World / Transport

Boeing agrees to $2.5b settlement of US criminal probe into 737 Max crashes

19:36 pm on 8 January 2021

Boeing Co will pay over $2.5 billion to resolve a US investigation into criminal conspiracy charges related to two fatal 737 Max crashes, the Justice Department said, but the planemaker will not be required to plead guilty.

A Boeing 737 Max (file picture) Photo: 123RF

The settlement includes a criminal fine of $243.6 million and compensation payments to Boeing's 737 Max airline customers of $1.77b, the Justice Department said. It also establishes a $500 million crash-victim beneficiaries fund to compensate heirs, relatives, and legal beneficiaries of passengers killed.

The 737 Max crashes in Indonesia and Ethiopia killed 346 people within five months in 2018 and 2019. They triggered a hailstorm of investigations, frayed US leadership in global aviation and have cost Boeing some $20b.

Plaintiffs' lawyers representing families of victims of the Ethiopian Airlines crash said they were moving forward with civil litigation against Boeing in Chicago.

"The allegations in the deferred prosecution agreement are just the tip of the iceberg of Boeing's wrongdoing," they said in a joint statement.

Boeing is facing around 140 lawsuits by Ethiopian crash victim families and has already settled most of the lawsuits related to the Lion Air disaster in Indonesia.

Because of the crashes, the US Congress in December passed legislation reforming how the Federal Aviation Administration (FAA) certifies new airplanes.

Acting Assistant Attorney General David P. Burns said the tragic crashes "exposed fraudulent and deceptive conduct by employees of one of the world's leading commercial airplane manufacturers."

"Boeing's employees chose the path of profit over candour by concealing material information from the FAA concerning the operation of its 737 Max airplane and engaging in an effort to cover up their deception," he said.

Boeing said it expects to incur additional charges of $743.6m in the fourth quarter as part of the settlement.

In March 2019 the 737 Max was grounded. The grounding was just lifted in November 2020, after Boeing made significant safety upgrades and improvements in pilot training.

Boeing was charged with one count of conspiracy to defraud the United States.

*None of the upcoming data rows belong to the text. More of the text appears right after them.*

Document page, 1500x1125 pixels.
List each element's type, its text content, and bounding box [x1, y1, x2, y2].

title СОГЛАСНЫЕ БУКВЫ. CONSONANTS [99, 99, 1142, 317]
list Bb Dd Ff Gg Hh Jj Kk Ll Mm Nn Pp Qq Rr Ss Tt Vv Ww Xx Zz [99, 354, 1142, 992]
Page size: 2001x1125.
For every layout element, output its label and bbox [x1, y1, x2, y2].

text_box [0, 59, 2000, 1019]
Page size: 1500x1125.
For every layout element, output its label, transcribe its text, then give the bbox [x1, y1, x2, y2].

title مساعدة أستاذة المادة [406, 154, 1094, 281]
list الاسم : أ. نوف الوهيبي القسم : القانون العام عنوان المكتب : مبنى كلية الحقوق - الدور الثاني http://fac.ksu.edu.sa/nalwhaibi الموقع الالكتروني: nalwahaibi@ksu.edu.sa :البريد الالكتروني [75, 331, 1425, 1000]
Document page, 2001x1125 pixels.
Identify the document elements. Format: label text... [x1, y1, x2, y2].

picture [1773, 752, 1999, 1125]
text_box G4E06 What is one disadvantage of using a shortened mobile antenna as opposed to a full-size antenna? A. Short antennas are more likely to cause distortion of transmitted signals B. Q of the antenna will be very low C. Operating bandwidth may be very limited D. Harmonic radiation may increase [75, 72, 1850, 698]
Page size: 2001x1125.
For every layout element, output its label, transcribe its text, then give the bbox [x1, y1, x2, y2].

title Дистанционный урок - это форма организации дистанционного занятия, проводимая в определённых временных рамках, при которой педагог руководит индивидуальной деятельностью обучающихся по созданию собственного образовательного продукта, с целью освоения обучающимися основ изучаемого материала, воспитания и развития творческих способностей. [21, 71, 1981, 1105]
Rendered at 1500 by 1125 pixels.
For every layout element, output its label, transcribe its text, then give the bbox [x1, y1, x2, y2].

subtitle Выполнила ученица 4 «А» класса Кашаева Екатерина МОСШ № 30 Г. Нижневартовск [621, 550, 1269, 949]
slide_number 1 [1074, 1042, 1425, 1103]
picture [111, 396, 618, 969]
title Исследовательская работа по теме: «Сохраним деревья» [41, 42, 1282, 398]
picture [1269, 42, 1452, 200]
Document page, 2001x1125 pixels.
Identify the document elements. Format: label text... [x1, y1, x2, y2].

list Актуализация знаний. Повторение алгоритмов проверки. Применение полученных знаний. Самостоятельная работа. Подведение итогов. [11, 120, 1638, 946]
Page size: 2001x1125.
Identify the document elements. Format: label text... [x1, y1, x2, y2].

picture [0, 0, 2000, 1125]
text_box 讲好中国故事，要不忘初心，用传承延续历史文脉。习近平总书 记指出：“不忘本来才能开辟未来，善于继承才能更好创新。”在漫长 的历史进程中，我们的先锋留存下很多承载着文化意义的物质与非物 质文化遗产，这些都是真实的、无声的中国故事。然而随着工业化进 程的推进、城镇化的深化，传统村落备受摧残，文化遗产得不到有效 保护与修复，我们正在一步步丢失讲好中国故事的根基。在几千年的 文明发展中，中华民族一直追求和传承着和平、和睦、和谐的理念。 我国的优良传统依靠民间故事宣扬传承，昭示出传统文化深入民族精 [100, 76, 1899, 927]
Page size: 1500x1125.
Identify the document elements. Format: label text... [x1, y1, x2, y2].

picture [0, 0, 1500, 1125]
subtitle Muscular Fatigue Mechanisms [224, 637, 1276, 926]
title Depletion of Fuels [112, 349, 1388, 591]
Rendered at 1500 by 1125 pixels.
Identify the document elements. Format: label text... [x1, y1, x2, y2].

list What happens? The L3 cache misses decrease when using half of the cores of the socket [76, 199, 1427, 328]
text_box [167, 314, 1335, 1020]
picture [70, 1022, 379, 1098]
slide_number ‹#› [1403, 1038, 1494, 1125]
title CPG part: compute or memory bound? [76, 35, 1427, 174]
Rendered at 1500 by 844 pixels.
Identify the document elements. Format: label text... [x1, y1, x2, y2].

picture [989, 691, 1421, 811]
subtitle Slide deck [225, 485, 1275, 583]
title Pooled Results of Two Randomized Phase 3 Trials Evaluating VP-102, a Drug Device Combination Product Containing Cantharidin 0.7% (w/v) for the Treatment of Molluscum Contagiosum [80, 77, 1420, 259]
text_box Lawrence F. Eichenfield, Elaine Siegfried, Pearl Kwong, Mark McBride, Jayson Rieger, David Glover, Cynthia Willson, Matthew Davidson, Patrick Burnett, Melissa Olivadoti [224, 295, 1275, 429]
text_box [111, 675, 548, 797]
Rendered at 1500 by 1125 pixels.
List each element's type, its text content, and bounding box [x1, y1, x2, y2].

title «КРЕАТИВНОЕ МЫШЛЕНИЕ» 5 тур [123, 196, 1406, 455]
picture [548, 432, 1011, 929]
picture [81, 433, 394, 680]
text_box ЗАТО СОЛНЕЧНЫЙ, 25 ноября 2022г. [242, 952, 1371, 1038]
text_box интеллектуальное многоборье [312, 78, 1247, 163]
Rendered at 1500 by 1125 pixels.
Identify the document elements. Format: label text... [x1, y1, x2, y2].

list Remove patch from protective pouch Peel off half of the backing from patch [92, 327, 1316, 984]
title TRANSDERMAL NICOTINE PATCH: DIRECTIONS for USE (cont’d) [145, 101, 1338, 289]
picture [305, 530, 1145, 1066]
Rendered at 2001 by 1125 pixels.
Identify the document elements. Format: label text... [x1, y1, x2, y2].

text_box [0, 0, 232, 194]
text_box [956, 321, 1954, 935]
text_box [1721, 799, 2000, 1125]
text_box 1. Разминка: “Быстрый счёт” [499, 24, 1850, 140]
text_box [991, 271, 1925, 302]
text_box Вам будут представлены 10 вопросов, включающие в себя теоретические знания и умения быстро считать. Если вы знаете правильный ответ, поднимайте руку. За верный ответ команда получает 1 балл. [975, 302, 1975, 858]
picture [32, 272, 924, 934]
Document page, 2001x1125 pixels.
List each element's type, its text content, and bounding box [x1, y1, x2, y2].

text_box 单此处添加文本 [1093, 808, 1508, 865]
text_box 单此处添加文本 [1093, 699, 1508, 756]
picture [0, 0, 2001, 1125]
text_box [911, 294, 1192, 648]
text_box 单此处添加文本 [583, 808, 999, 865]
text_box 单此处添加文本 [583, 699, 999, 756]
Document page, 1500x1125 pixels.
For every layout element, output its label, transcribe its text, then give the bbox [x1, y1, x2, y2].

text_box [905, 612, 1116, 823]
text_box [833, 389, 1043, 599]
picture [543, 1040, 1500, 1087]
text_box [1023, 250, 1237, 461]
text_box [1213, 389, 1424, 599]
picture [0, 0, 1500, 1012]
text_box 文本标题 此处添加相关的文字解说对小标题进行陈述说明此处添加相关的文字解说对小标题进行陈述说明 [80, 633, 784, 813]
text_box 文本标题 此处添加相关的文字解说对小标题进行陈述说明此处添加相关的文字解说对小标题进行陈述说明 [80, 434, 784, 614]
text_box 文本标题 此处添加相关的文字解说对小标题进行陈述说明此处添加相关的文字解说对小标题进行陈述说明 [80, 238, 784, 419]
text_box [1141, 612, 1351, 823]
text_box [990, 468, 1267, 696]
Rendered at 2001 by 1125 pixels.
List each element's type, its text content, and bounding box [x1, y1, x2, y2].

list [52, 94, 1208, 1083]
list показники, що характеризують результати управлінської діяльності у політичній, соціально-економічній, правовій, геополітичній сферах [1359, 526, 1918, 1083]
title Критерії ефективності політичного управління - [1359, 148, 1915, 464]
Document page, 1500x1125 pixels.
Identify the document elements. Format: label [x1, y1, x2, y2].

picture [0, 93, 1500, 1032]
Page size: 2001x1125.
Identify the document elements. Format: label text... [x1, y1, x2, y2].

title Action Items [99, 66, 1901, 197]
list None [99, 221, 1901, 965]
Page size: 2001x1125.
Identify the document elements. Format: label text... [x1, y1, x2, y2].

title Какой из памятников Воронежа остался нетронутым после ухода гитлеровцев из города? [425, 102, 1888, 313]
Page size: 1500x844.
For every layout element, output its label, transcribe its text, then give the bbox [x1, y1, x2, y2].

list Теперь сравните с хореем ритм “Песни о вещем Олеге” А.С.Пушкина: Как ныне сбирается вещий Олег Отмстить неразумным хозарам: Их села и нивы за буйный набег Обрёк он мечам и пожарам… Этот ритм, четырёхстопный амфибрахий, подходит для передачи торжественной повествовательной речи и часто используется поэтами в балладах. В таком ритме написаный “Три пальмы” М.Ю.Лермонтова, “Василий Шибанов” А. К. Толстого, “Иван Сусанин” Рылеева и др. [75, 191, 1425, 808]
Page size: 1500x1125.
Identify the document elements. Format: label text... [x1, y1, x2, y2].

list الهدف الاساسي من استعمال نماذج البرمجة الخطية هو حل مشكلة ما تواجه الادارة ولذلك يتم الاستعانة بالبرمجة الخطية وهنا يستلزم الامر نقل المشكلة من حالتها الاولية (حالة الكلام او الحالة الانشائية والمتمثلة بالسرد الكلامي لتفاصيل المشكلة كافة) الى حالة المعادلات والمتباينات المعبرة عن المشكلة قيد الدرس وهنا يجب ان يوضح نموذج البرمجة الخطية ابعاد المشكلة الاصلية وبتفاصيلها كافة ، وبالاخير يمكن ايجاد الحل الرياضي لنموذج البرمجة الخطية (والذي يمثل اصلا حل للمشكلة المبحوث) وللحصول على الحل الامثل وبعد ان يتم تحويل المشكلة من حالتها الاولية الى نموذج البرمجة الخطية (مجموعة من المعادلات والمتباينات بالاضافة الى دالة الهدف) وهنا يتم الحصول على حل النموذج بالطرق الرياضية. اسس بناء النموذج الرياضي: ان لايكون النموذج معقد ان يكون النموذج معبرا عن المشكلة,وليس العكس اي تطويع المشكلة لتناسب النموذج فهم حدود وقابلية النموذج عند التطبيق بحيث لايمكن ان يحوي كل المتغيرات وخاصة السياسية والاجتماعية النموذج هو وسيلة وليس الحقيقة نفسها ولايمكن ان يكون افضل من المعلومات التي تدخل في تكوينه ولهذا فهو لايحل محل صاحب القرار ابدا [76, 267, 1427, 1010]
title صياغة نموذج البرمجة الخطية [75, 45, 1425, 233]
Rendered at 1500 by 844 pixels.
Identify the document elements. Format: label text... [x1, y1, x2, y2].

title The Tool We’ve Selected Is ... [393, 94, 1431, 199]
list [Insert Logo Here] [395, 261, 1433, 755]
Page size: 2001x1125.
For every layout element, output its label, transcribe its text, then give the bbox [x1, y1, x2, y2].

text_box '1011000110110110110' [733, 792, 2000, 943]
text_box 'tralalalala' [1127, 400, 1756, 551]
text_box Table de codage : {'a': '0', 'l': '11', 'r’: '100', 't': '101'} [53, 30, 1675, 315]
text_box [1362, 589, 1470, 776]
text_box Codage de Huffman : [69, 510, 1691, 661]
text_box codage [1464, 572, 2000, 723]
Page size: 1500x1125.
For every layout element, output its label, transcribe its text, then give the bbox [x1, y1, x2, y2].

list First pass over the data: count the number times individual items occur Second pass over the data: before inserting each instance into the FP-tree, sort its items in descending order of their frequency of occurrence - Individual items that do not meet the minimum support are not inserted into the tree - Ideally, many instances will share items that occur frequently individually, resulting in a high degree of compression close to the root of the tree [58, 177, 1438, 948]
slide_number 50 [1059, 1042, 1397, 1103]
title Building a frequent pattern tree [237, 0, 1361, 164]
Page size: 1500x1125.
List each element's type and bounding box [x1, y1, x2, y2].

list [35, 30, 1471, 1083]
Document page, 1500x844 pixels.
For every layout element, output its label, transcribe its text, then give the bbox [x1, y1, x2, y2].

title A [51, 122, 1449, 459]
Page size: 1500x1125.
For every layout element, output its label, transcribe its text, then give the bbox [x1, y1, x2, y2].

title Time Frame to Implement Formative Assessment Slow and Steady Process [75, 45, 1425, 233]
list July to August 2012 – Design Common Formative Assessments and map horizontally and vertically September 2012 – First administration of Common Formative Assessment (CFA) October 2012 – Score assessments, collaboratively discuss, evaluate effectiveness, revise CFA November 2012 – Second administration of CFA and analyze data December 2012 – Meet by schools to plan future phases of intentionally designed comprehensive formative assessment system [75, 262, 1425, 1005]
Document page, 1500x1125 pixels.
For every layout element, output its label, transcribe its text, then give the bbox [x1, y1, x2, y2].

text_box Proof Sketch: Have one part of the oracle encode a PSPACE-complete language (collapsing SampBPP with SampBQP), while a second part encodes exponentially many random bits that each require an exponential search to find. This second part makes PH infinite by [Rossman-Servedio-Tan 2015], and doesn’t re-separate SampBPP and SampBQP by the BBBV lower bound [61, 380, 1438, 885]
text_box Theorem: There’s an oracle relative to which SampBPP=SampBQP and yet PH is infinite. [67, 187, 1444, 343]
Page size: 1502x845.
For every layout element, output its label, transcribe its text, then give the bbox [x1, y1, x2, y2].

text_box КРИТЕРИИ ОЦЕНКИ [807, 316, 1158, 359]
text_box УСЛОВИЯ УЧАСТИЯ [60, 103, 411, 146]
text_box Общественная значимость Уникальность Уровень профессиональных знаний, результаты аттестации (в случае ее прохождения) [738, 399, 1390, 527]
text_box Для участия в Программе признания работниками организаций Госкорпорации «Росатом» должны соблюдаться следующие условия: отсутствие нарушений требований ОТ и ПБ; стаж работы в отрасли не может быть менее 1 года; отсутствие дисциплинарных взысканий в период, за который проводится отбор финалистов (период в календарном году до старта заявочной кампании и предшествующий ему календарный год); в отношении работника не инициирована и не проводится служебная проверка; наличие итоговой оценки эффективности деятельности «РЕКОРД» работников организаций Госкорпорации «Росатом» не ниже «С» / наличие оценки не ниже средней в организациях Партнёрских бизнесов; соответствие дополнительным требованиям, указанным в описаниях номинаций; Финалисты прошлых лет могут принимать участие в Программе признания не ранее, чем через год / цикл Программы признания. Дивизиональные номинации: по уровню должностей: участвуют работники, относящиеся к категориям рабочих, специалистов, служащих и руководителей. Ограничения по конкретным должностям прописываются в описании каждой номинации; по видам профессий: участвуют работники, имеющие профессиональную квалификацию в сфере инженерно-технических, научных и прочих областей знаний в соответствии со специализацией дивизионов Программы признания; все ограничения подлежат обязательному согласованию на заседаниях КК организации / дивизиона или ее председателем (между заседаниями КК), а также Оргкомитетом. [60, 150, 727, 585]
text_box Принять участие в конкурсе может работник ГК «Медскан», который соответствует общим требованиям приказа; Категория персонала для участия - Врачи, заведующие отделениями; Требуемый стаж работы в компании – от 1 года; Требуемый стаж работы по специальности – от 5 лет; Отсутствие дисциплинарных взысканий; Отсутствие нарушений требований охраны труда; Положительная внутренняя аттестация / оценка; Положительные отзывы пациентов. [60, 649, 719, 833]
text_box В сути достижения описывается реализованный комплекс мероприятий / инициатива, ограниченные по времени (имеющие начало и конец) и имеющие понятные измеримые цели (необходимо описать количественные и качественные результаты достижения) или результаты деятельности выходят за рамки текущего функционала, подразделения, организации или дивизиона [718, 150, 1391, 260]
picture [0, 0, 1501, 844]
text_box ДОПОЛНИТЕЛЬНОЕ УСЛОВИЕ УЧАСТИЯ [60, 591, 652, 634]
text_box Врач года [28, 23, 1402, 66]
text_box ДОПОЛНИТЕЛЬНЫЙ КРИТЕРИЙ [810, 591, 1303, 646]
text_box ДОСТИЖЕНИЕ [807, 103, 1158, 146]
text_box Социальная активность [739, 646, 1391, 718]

The largest US airplane manufacturer faces a three-year deferred prosecution agreement, with the charge dismissed if it complies.

Boeing admitted in court documents that two of its 737 Max flight technical pilots deceived the FAA about a safety system called MCAS, which was tied to both fatal crashes.

Boeing chief executive David Calhoun said in a statement the agreement "appropriately acknowledges how we fell short of our values and expectations."

The deferred prosecution agreement discussed Boeing's financial incentive to secure training that would not require additional pilot simulator time, which could have deterred airlines from buying the plane.

Reuters has reported that Boeing managers told engineers working on the Max, including MCAS, their designs could not trigger more comprehensive training designations from the FAA.

One employee wrote another in 2014 that if the FAA required higher level training it would "cost Boeing tens of millions of dollars!"

The $243m fine, which the Justice Department said was at "low end" of the sentencing guidelines, represents the amount of money Boeing saved by not implementing full-flight simulator training for the 737 Max, the agreement stated.

On MCAS, Boeing disclosed to FAA personnel responsible for determining whether the Max met federal airworthiness standards but it did not disclose it to other FAA key personnel.

The Justice Department said it was not requiring an independent compliance monitor because "the misconduct was neither pervasive across the organization, nor undertaken by a large number of employees, nor facilitated by senior management."

Boeing's board in late 2019 removed its prior chief executive and has created a permanent aerospace safety committee. Boeing has adopted new policies and procedures and conducted training to clarify expectations and requirements governing communications between its flight technical pilots and regulatory authorities.

The airline payment fund will include prior payments already made by the Boeing to airlines, which had to cancel flights due to a shortage of aircraft.

The deal comes almost exactly a year after European rival Airbus agreed a record $4b settlement with France, Britain and the United States over allegations of bribery, fraud and corruption.

Together, the Boeing 737 Max safety scandal and the probe into the use of middlemen at Airbus represent the worst crises to hit the world's largest planemakers in decades and have left both rivals facing new compliance obligations.

DPAs are corporate plea bargains that typically allow a company to avoid criminal charges that could disrupt activities such as access to public contracts, in return for a fine and admission of wrongdoing, as well as internal reforms.